Al mismo tiempo, los juzgadores federales, los ministros pues, en el debate exhibieron todas las fallas de las leyes en materia de energía, en donde no se respetan varias garantías constitucionales como el derecho a un juicio justo. Nadie puede ser privado de sus posesiones o su libertad, así como de sus garantías constitucionales, sin un juicio ante tribunales legítimamente establecidos.
4 GOLPES A AMLO Con este caso, que no fue revisado en la sesión del martes por la Corte y no fue tocado por los ministros para evitar hacer olas políticas o generar malestar del presidente López Obrador.

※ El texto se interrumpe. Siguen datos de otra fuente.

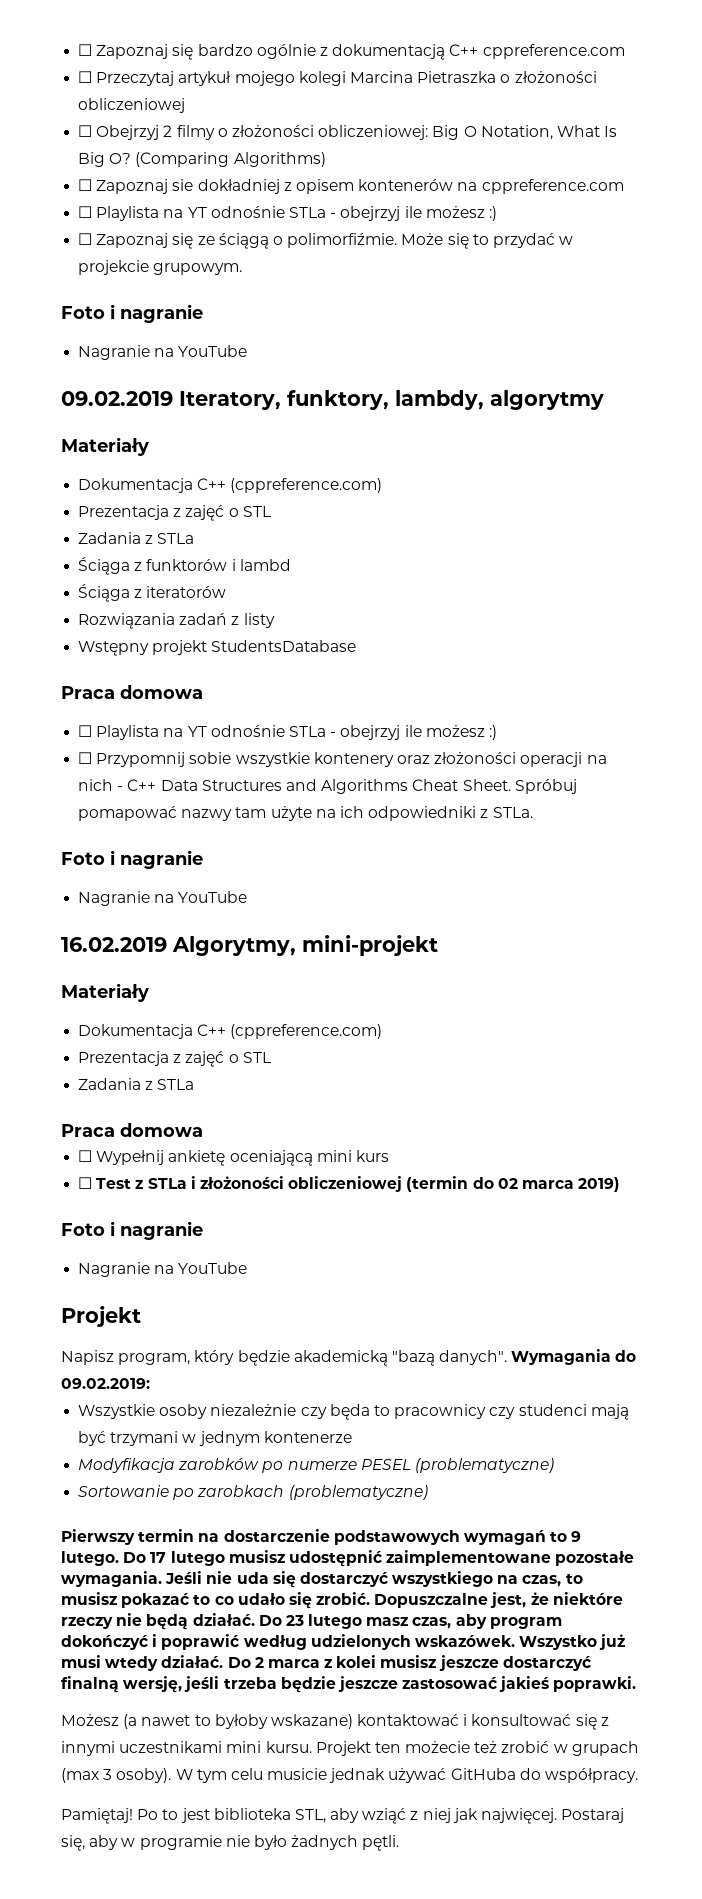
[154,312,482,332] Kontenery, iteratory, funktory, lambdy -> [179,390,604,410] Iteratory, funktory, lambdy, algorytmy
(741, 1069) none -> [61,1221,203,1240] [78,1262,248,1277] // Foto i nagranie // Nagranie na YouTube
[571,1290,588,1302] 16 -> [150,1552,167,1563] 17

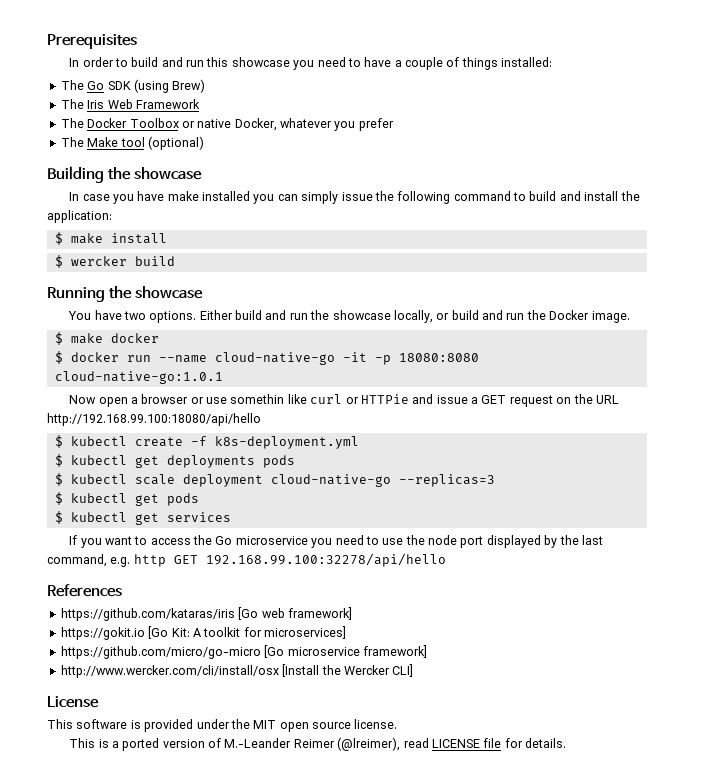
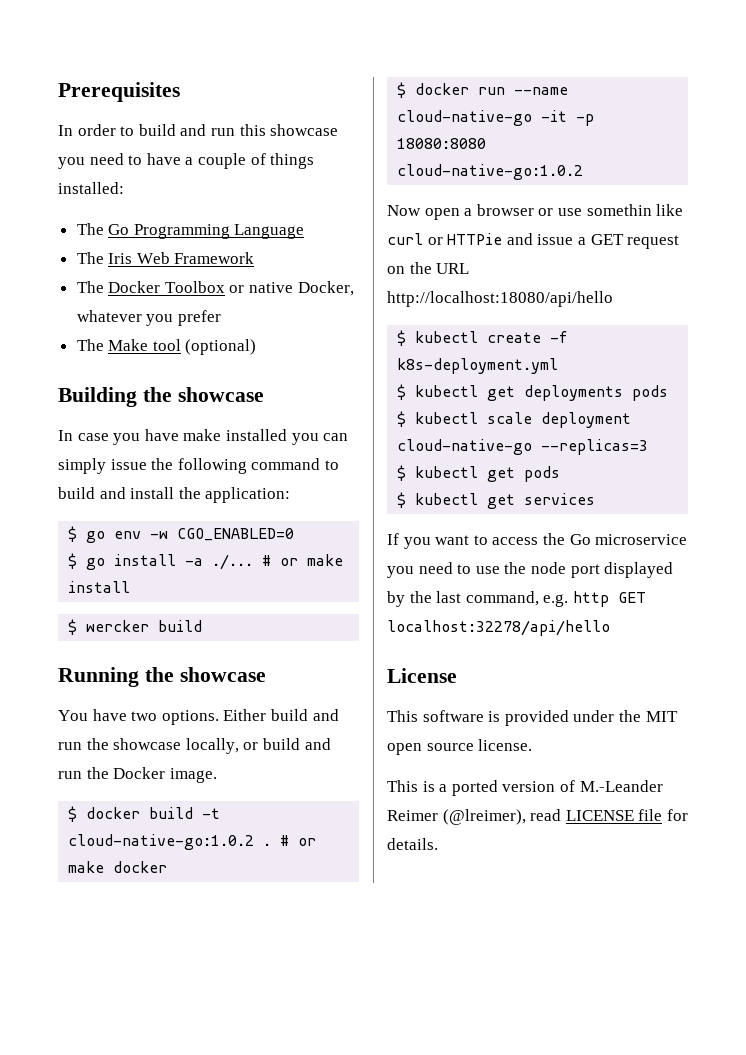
[107,79,206,93] SDK (using Brew) -> [133,224,305,239] Programming Language
(63, 238) none -> [86,528,295,543] [68,553,299,570] go env -w CGO_ENABLED=0 // $ go install -a ./... # or
(63, 338) none -> [86,807,221,819] [68,834,317,850] docker build -t cloud-native-go:1.0.2 . # or
[54,371,223,384] cloud-native-go:1.0.1 -> [397,164,584,180] cloud-native-go:1.0.2
[47,413,261,426] http://192.168.99.100:18080/api/hello -> [387,291,613,307] http://localhost:18080/api/hello
[205,553,446,567] [47,584,122,597] [60,607,352,621] [60,626,346,640] [60,645,427,659] [60,664,414,678] 192.168.99.100:32278/api/hello // References // https://github.com/kataras/iris [Go web framework] // https://gokit.io [Go Kit: A toolkit for microservices] // https://github.com/micro/go-micro [Go microservice framework] // http://www.wercker.com/cli/install/osx [Install the Wercker CLI] -> [387,620,610,636] localhost:32278/api/hello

Esto, a de pesar que las evidencias de que el conteo de los votos fue erróneo.
Pero, este es uno de los cuatro golpes político y judiciales que sufrió el presidente de la República en las últimas fechas.
El más fuerte fue la consulta para revocación de Mandato que no tuvo más del 18% del padrón electoral que acudió al llamado de López Obrador, a participar en su “ratificación”. Esto es considerado una derrota, ya que el 90% de los asistentes fueron llevados a las urnas ante amenazas de quitarles los programas sociales para los más pobres.
Esta sentencia no fue suficiente. Miles de burócratas fueron acarreados en camiones y otros vehículos. A muchos más, les obligaron a mostrar sus pulgares marcados con tinta indeleble para dejarlos trabajar; en especial los empleados suplentes o sin planta.
A pesar de ello, el número de los asistentes fue mínimo y le restó credibilidad al 90% que ganó la encueta en favor de que AMLO se quede hasta terminar su sexenio. Pero, al final de cuentas ese 90%, incluso los opositores, dejaron pasar esa revocación y lo dejaron con una décima parte del espejito de blanca nieves.